= Beginning of Section =

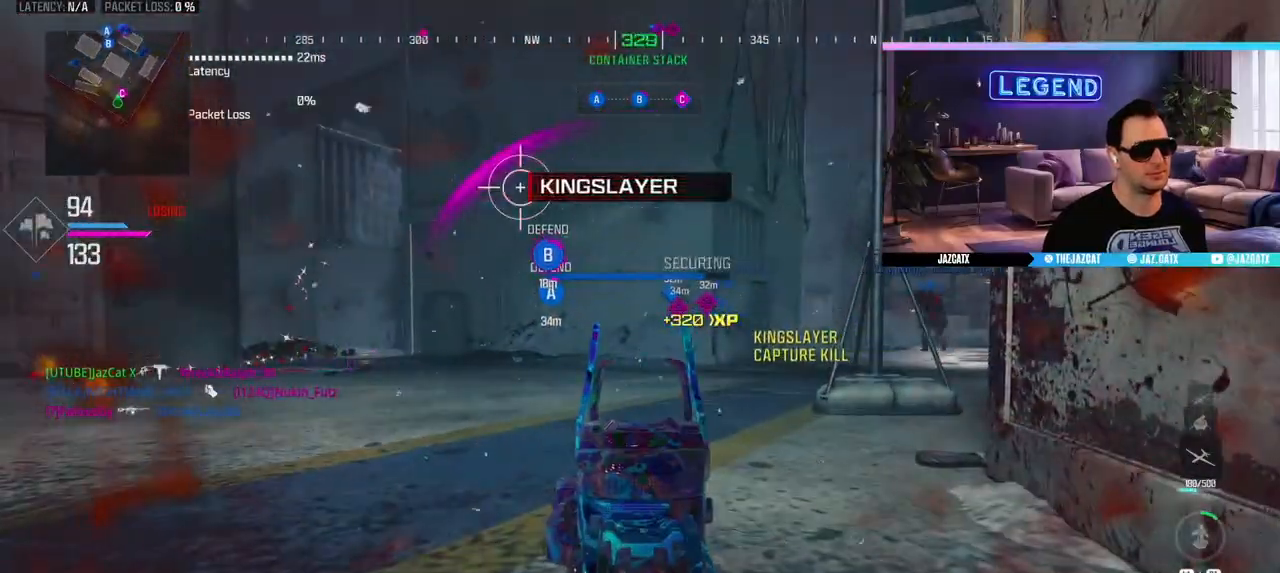
{"buttons": ["L2"], "left_stick": "center", "right_stick": "down", "events": [[67, "L2", "down"], [67, "right_stick", "down-left"], [200, "right_stick", "down"]]}
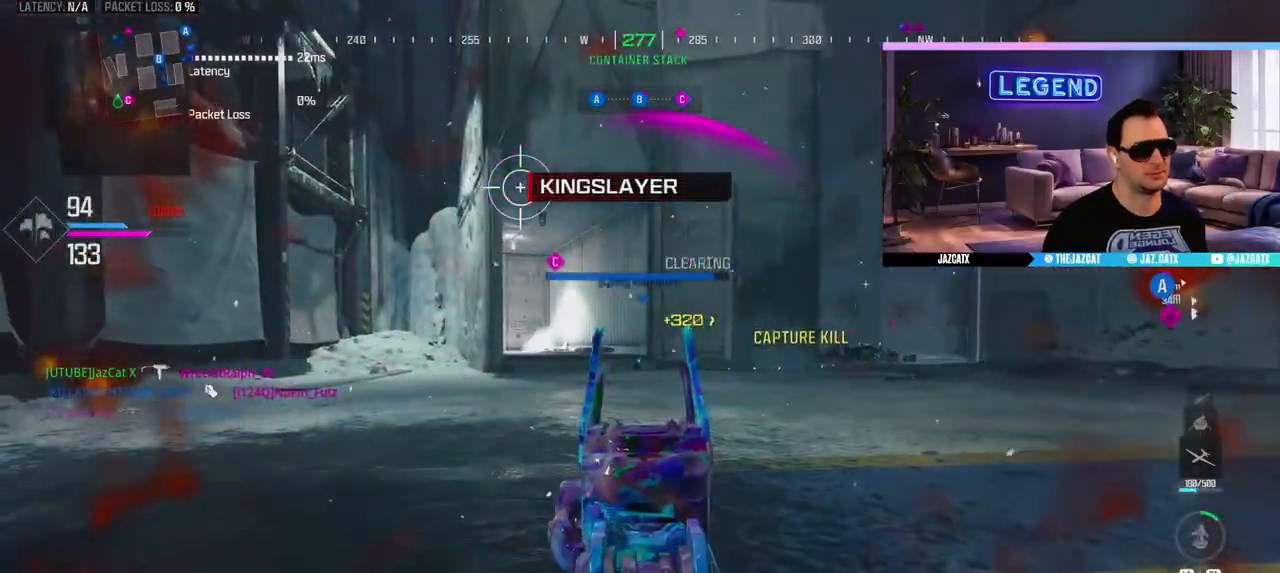
{"buttons": ["L2"], "left_stick": "center", "right_stick": "down", "events": []}
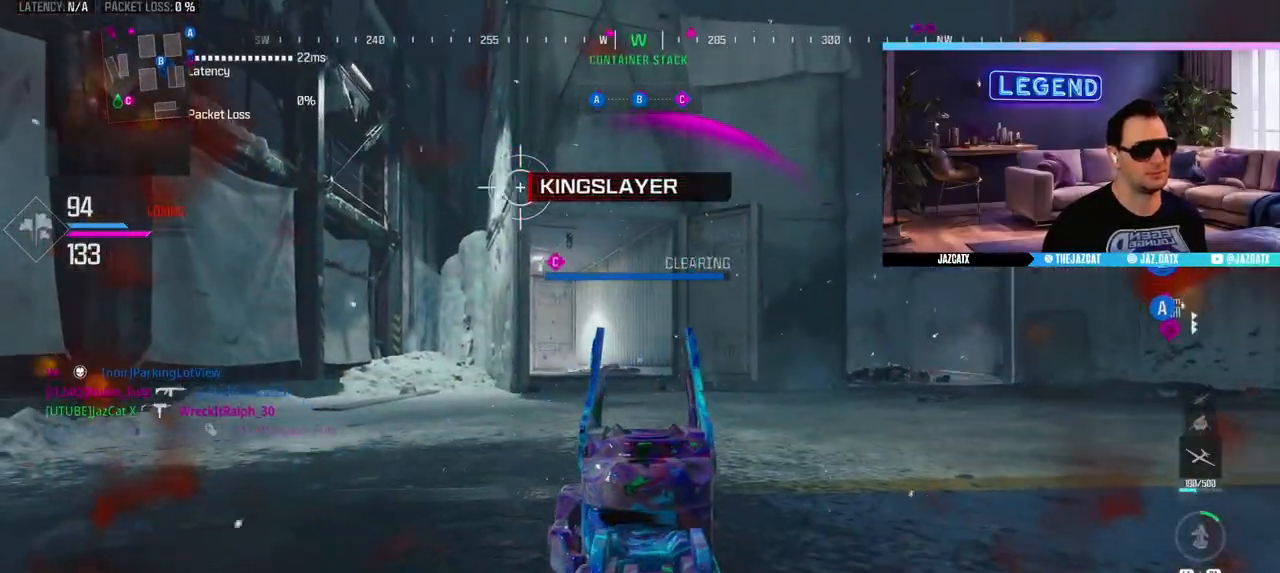
{"buttons": ["L3"], "left_stick": "up", "right_stick": "left", "events": [[467, "L2", "up"], [500, "L3", "down"], [500, "left_stick", "up"], [500, "right_stick", "left"]]}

= End of Section =

### What the task asks
Could you restate the material word for word, skipping any pictures it holds?

### Response box
{"buttons": ["L2"], "left_stick": "center", "right_stick": "down", "events": [[67, "L2", "down"], [67, "right_stick", "down-left"], [200, "right_stick", "down"]]}
{"buttons": ["L2"], "left_stick": "center", "right_stick": "down", "events": []}
{"buttons": ["L3"], "left_stick": "up", "right_stick": "left", "events": [[467, "L2", "up"], [500, "L3", "down"], [500, "left_stick", "up"], [500, "right_stick", "left"]]}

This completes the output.